The power industry has been using sulfur hexafluoride (SF6) gas as a medium and insulating material for many years. Its popularity is mainly due to its unique physical and electrical properties, including:
1) Dielectric strength twice that of air.
2) Nontoxic, nonflammable and noncorrosive.
3) Chemically stable with high breakdown strength. SF6 molecules provide excellent arc extinction during electrical operations which minimizes contact wear and maintenance.
4) Excellent thermal conductivity. High heat transfer permits lower operating temperatures.
5) Readily available in many commercial locations.

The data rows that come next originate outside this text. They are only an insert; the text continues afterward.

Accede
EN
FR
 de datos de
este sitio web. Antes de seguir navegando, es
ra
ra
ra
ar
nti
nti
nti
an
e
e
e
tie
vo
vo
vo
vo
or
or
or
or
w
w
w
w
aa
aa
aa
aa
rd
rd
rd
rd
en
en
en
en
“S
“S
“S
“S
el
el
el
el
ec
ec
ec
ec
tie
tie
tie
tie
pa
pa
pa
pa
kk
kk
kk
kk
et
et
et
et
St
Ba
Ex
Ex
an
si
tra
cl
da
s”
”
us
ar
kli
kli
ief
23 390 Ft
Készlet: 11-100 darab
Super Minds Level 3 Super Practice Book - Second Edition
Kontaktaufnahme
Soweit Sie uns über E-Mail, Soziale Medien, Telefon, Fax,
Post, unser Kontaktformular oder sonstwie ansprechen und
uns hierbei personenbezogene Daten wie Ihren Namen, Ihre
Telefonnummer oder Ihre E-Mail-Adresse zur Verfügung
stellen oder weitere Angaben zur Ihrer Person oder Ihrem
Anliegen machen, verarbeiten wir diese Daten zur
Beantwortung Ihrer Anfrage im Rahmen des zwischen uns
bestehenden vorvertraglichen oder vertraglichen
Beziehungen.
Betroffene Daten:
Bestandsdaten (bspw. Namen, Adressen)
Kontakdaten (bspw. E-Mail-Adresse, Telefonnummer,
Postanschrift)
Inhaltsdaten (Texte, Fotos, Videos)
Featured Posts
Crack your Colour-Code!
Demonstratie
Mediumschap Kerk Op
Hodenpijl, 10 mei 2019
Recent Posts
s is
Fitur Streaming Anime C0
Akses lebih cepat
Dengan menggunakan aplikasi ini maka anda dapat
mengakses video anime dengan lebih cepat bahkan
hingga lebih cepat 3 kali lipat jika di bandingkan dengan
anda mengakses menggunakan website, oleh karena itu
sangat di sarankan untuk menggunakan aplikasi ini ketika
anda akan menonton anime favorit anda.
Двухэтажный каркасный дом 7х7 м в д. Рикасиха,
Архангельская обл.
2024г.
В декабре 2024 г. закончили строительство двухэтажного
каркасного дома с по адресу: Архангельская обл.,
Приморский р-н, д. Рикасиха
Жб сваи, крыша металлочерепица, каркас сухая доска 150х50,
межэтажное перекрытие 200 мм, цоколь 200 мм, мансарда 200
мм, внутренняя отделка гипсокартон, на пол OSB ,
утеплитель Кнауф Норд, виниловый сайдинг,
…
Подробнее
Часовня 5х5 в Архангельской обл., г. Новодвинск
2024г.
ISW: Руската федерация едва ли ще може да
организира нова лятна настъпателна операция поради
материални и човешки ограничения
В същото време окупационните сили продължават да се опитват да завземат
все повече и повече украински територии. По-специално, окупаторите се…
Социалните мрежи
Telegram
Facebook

For distribution voltage switchgear, SF6 provides these important advantages:
1) Size reduction
2) Weight reduction
3) Reliable operation
4) Ease of installation
5) Ease of handling
6) Ease and reduction of maintenance
Common application areas include high voltage circuit breakers, high voltage transformers, distribution voltage converters, gas insulated substations, gas transmission and transformation lines, radar equipment, linear particle accelerators and generators. About 80% of SF6's annual electricity consumption is used in gas-insulated substation (GlS) equipment and medium-voltage switchgear (including circuit breakers and load disconnect switches). Among them, medium voltage switchgear accounts for about 10%. In both electrical applications, the device is designed to contain gas in a sealed pressure system that is assembled, filled, and tested in a controlled environment. Non-electrical uses include molten magnesium and aluminum protection and purification, leak detection, tracer gas studies, propellants, insulating windows, shock absorbers, lasers, and plasma etching gases in the electronic industry.